→ Data provided
____________

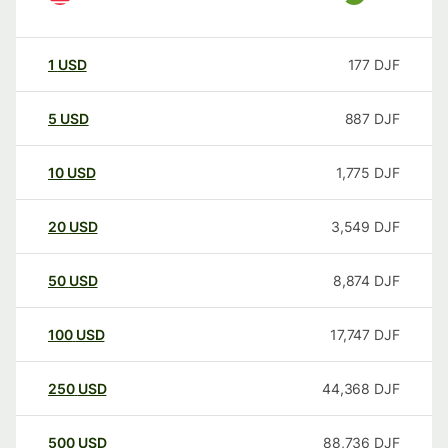
1
USD
177
DJF
5
USD
887
DJF
10
USD
1,775
DJF
20
USD
3,549
DJF
50
USD
8,874
DJF
100
USD
17,747
DJF
250
USD
44,368
DJF
500
USD
88,736
DJF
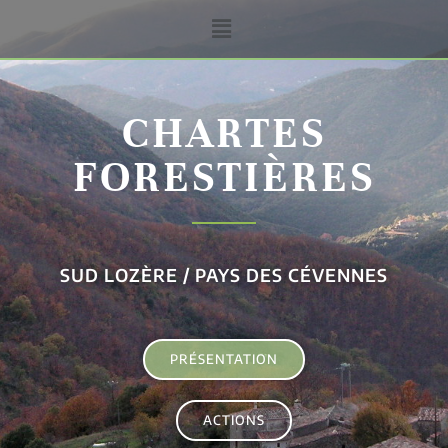
CHARTES
FORESTIÈRES
SUD LOZÈRE / PAYS DES CÉVENNES
PRÉSENTATION
ACTIONS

____________

→ What you are asked to do
Retype every line of text from the material above exactly, leaving out the pictures themselves.

→ Output of the exercise
1
USD
177
DJF
5
USD
887
DJF
10
USD
1,775
DJF
20
USD
3,549
DJF
50
USD
8,874
DJF
100
USD
17,747
DJF
250
USD
44,368
DJF
500
USD
88,736
DJF
CHARTES
FORESTIÈRES
SUD LOZÈRE / PAYS DES CÉVENNES
PRÉSENTATION
ACTIONS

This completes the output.